对于靶向分析而言,通常采用多反应检测模式依据具体的离子对以及保留时间来进行分析。但筛查工作一般是依据特定的数据库来进行,鉴定标准参考“3.4”节。对气相而言,由于其具有较完整的NIST EI-MS质谱库,可利用标准质谱图比对,保留指数校正来实现鉴定的过程。液相分析没有完整数据库,一些组织针对非靶向筛查开展了试验,并建立了相应的污染物数据库,如2013年NORMAN协会发起的关于多瑙河样本的非靶向筛查(
www.norman-network.net )[69],欧盟关于内分泌干扰物建立的优先污染物列表(https://ec.europa.eu/environment/chemicals/endocrine/strategy/being_en.htm )等。另外,一些开源的数据库,如ChemSpider、MassBank等也在鉴定过程中起到重要作用[70-71]。为了进一步弥补化合物谱库信息的缺失,一些基于定量构效关系的计算机预测工具也逐渐被广泛运用。通过利用化合物本身的性质,如lg Kow(Kow正辛醇/水分配系数)等,来建立保留时间预测模型或进行MS/MS碎片预测,从而达到辅助定性的目的。本文将常见数据库、计算分子描述符和建立模型的软件、可进行碎片离子预测的信息整理,如表2所示。 -
作为主要研究对象,有机微污染物及其转化产物均属于小分子物质[73]。基于高分辨仪器的筛查结果确证可信度因研究介质与物质种类的变化而有所不同。为了简化对鉴定可信度的理解,Schymanski等针对小分子物质提出了一个可信度等级系统,如图4所示。其中,等级1为使用标准品进行结构确证的物质(经过一级数据MS,二级数据MS2,保留时间RT,标准品四层验证),可信度水平最高;等级2是通过免费谱库查找或诊断性数据进行结构匹配而得到的具有可能性结构的物质(经过一级数据MS,二级数据MS2,谱库二级数据MS2验证),没有标准品或文献未查到可确认的信息;等级3是仅含有一部分的结构信息,因此将其定义为候选物质(经过一级数据MS,二级数据MS2,部分结构及种类信息验证);等级4是只具有明确的分子式,但缺乏明确的结构信息(经过光谱信息(如加合物、同位素及碎片信息)验证);等级5则仅具有准确质量数,不具有明确的分子及结构信息(经过一级数据MS验证)。
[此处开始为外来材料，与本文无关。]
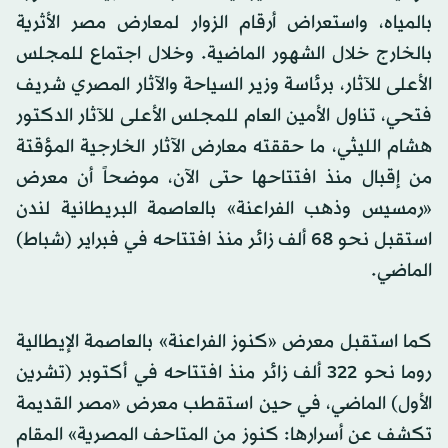
بالمياه، واستعراض أرقام الزوار لمعارض مصر الأثرية
بالخارج خلال الشهور الماضية. وخلال اجتماع للمجلس
الأعلى للآثار، برئاسة وزير السياحة والآثار المصري شريف
فتحي، تناول الأمين العام للمجلس الأعلى للآثار الدكتور
هشام الليثي، ما حققته معارض الآثار الخارجية المؤقتة
من إقبال منذ افتتاحها حتى الآن، موضحاً أن معرض
«رمسيس وذهب الفراعنة» بالعاصمة البريطانية لندن
استقبل نحو 68 ألف زائر منذ افتتاحه في فبراير (شباط)
الماضي.
كما استقبل معرض «كنوز الفراعنة» بالعاصمة الإيطالية
روما نحو 322 ألف زائر منذ افتتاحه في أكتوبر (تشرين
الأول) الماضي، في حين استقطب معرض «مصر القديمة
تكشف عن أسرارها: كنوز من المتاحف المصرية» المقام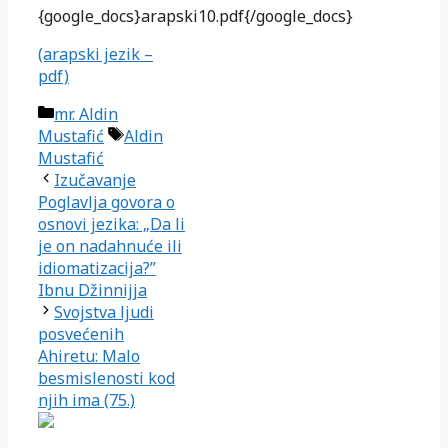
{google_docs}arapski10.pdf{/google_docs}
(arapski jezik –
pdf)
Kategorije
mr. Aldin
Oznake
Mustafić
Aldin
Mustafić
Izučavanje
Poglavlja govora o
osnovi jezika: „Da li
je on nadahnuće ili
idiomatizacija?”
Ibnu Džinnijja
Svojstva ljudi
posvećenih
Ahiretu: Malo
besmislenosti kod
njih ima (75.)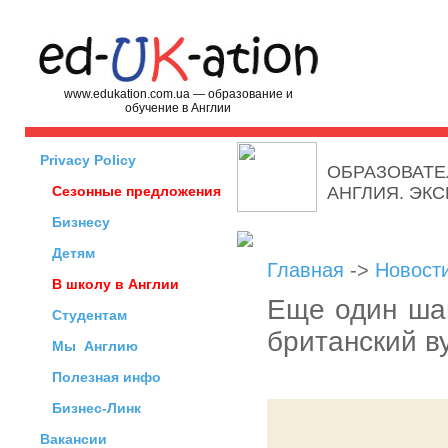
www.edukation.com.ua — образование и
обучение в Англии
Privacy Policy
ОБРАЗОВАТЕ
Сезонные предложения
АНГЛИЯ. ЭК
Бизнесу
Детям
Главная
->
Новост
В школу в Англии
Еще один шан
Студентам
британский в
Мы
Англию
Полезная инфо
Бизнес-Линк
Вакансии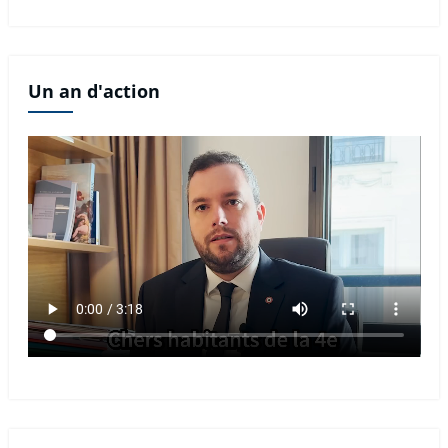
Un an d'action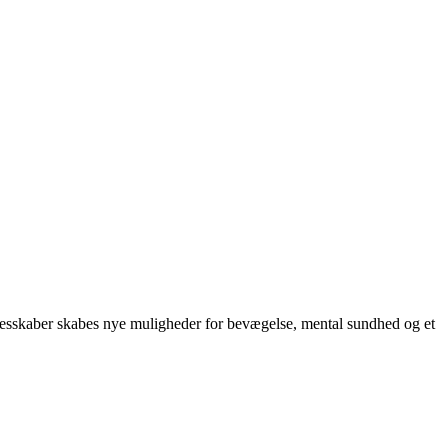
llesskaber skabes nye muligheder for bevægelse, mental sundhed og et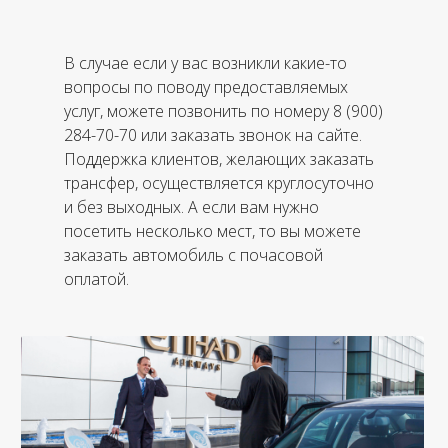
В случае если у вас возникли какие-то
вопросы по поводу предоставляемых
услуг, можете позвонить по номеру 8 (900)
284-70-70 или заказать звонок на сайте.
Поддержка клиентов, желающих заказать
трансфер, осуществляется круглосуточно
и без выходных. А если вам нужно
посетить несколько мест, то вы можете
заказать автомобиль с почасовой
оплатой.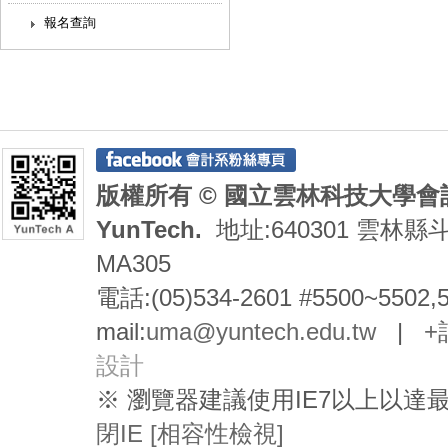
報名查詢
版權所有 © 國立雲林科技大學會計系 De
YunTech.
地址:640301 雲林縣
MA305
電話:(05)534-2601 #5500~5502,
mail:
uma@yuntech.edu.tw
|
+
設計
※ 瀏覽器建議使用IE7以上以
閉IE [相容性檢視]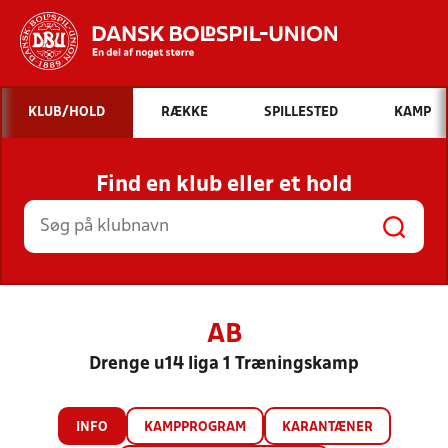
Hvad vil du søge efter?
KLUB/HOLD
RÆKKE
SPILLESTED
KAMP
INDHOLD OG NYHEDER
Find en klub eller et hold
STILLINGER, RESULTATER, KLUBBER OG
HOLD
AB
Drenge u14 liga 1 Træningskamp
INFO
KAMPPROGRAM
KARANTÆNER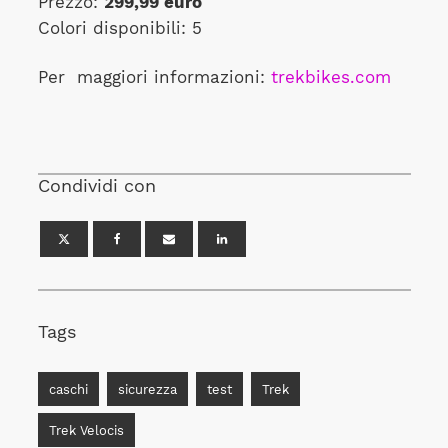
Prezzo:
299,99 euro
Colori disponibili: 5
Per maggiori informazioni:
trekbikes.com
Condividi con
Tags
caschi
sicurezza
test
Trek
Trek Velocis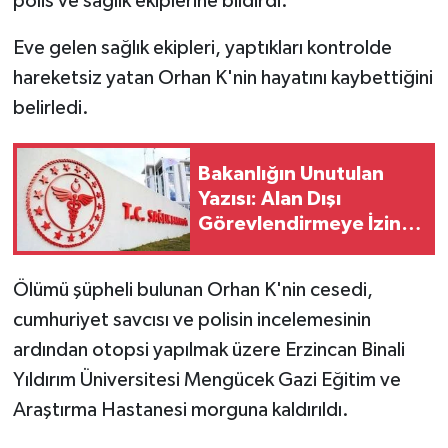
polis ve sağlık ekiplerine bildirdi.
Eve gelen sağlık ekipleri, yaptıkları kontrolde
hareketsiz yatan Orhan K'nin hayatını kaybettiğini
belirledi.
Bakanlığın Unutulan
Yazısı: Alan Dışı
Görevlendirmeye İzin
Yok
Ölümü şüpheli bulunan Orhan K'nin cesedi,
cumhuriyet savcısı ve polisin incelemesinin
ardından otopsi yapılmak üzere Erzincan Binali
Yıldırım Üniversitesi Mengücek Gazi Eğitim ve
Araştırma Hastanesi morguna kaldırıldı.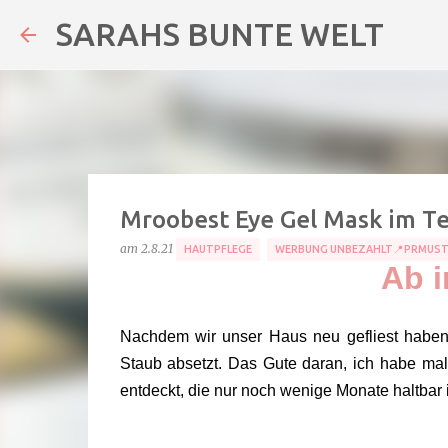
SARAHS BUNTE WELT
Mroobest Eye Gel Mask im Te
am
2.8.21
HAUTPFLEGE
WERBUNG UNBEZAHLT📍PRMUST
Ab i
Nachdem wir unser Haus neu gefliest haben,
Staub absetzt. Das Gute daran, ich habe m
entdeckt, die nur noch wenige Monate haltbar 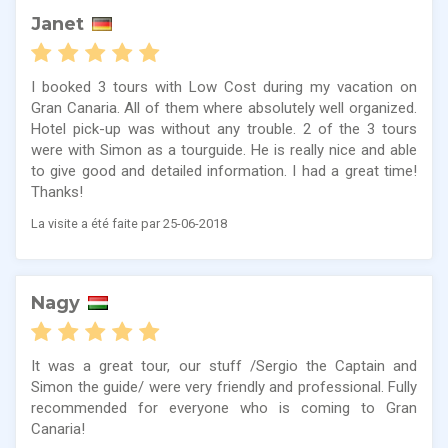
Janet
I booked 3 tours with Low Cost during my vacation on
Gran Canaria. All of them where absolutely well organized.
Hotel pick-up was without any trouble. 2 of the 3 tours
were with Simon as a tourguide. He is really nice and able
to give good and detailed information. I had a great time!
Thanks!
La visite a été faite par 25-06-2018
Nagy
It was a great tour, our stuff /Sergio the Captain and
Simon the guide/ were very friendly and professional. Fully
recommended for everyone who is coming to Gran
Canaria!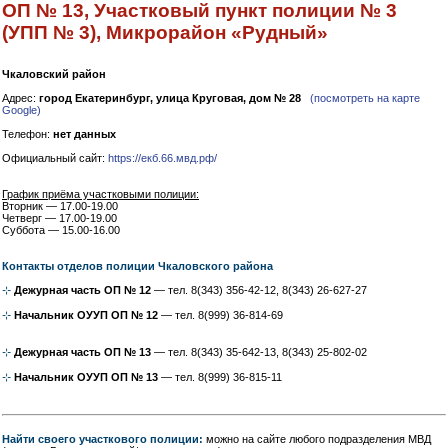
ОП № 13, Участковый пункт полиции № 3
(УПП № 3), Микрорайон «Рудный»
Чкаловский район
Адрес:
город Екатеринбург, улица Круговая, дом № 28
(посмотреть на карте
Google)
Телефон:
нет данных
Официальный сайт:
https://екб.66.мвд.рф/
График приёма участковыми полиции:
Вторник — 17.00-19.00
Четверг — 17.00-19.00
Суббота — 15.00-16.00
Контакты отделов полиции Чкаловского района
⊹
Дежурная часть ОП № 12
— тел. 8(343) 356-42-12, 8(343) 26-627-27
⊹
Начальник ОУУП ОП № 12
— тел. 8(999) 36-814-69
⊹
Дежурная часть ОП № 13
— тел. 8(343) 35-642-13, 8(343) 25-802-02
⊹
Начальник ОУУП ОП № 13
— тел. 8(999) 36-815-11
Найти своего участкового полиции:
можно на сайте любого подразделения МВД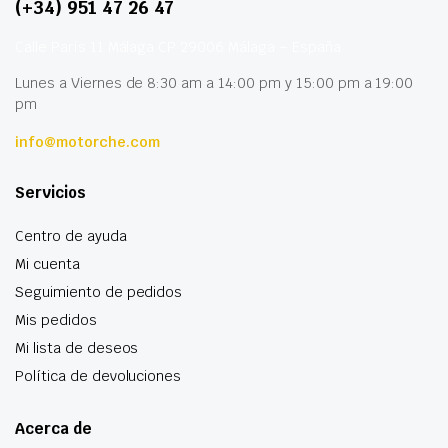
(+34) 951 47 26 47
Calle París 11 Málaga CP 29006 Málaga – España
Lunes a Viernes de 8:30 am a 14:00 pm y 15:00 pm a 19:00
pm
info@motorche.com
Servicios
Centro de ayuda
Mi cuenta
Seguimiento de pedidos
Mis pedidos
Mi lista de deseos
Política de devoluciones
Acerca de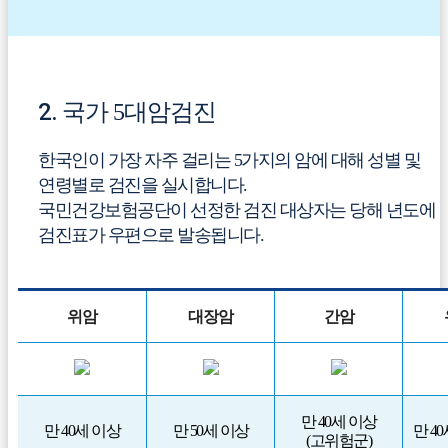
2.
국가 5대암검진
한국인이 가장 자주 걸리는 5가지의 암에 대해 성별 및
연령별로 검진을 실시합니다.
국민건강보험공단이 선정한 검진 대상자는 당해 년도에
검진표가 우편으로 발송됩니다.
위암
대장암
간암
만 40세 이상
만 40세 이상
만 50세 이상
만 4
(고위험군)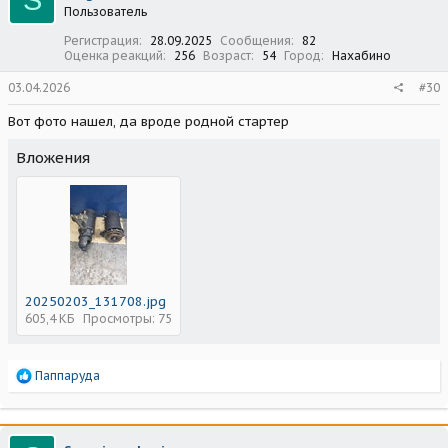
S
Пользователь
Регистрация
28.09.2025
Сообщения
82
Оценка реакций
256
Возраст
54
Город
Нахабино
03.04.2026
#30
Вот фото нашел, да вроде родной стартер
Вложения
20250203_131708.jpg
605,4 КБ
Просмотры: 75
Р
Паппаруда
е
а
к
ц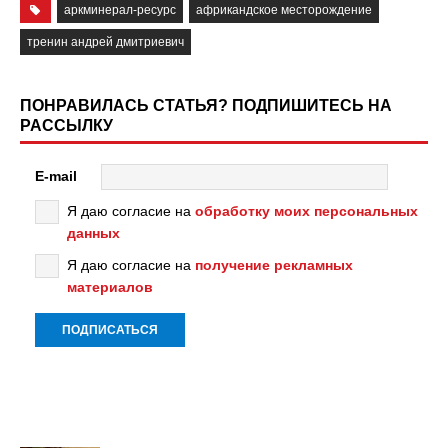
аркминерал-ресурс
африкандское месторождение
тренин андрей дмитриевич
ПОНРАВИЛАСЬ СТАТЬЯ? ПОДПИШИТЕСЬ НА
РАССЫЛКУ
E-mail
Я даю согласие на
обработку моих персональных
данных
Я даю согласие на
получение рекламных
материалов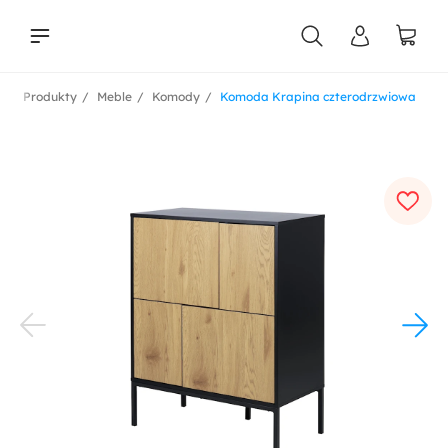
l
Produkty
Meble
Komody
Komoda Krapina czterodrzwiowa
liści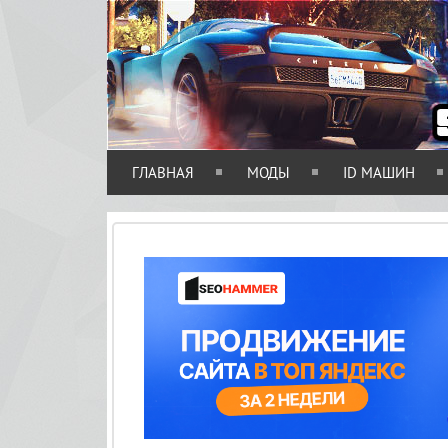
ГЛАВНАЯ
МОДЫ
ID МАШИН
依据中国农业农村部分别于2019年和2020年最新发布的《畜禽血液和尿液中150种兽药及其他化合物鉴别和确认液相色谱-高分辨串联质谱法》(
http://www.moa.gov.cn/nybgb/2019/201908/202001/t20200109_6334607.htm )及《饲料中风险物质的筛查与确认导则液相色谱-高分辨质谱法(LC-HRMS)》(http://www.moa.gov.cn/govpublic/xmsyj/202007/t20200707_6347919.htm?keywords=+312 ),MS Scan模式可确定检出色谱峰的保留时间应与谱库中的保留时间偏差在± 2.5%之内,并且母离子的精确质量数和理论质量数偏差应≤ 5 ppm。满足这两个方面即可初步判断样品中含有该种目标物。这些目标物需至少有2个丰度较高的碎片离子,并且与谱库中对应的碎片离子的质量数偏差< 10 ppm。此外,以上采集的二级碎片离子应与对应标准品中的碎片离子相对丰度一致。通常情况下,还需要考察检出色谱峰的同位素丰度。在满足以上条件时,即可判定测试样品中含有该种待测物。 -
由于鱼类的生物富集作用,其可作为生物指示物来阐述环境污染物的水生行为,并可用来评价水生生物的暴露情况及健康情况[74-75]。但目前的定量研究可能忽略较少被关注的污染物。因此,越来越多利用高分辨质谱技术的筛查分析方法被开发应用(表3,表4)。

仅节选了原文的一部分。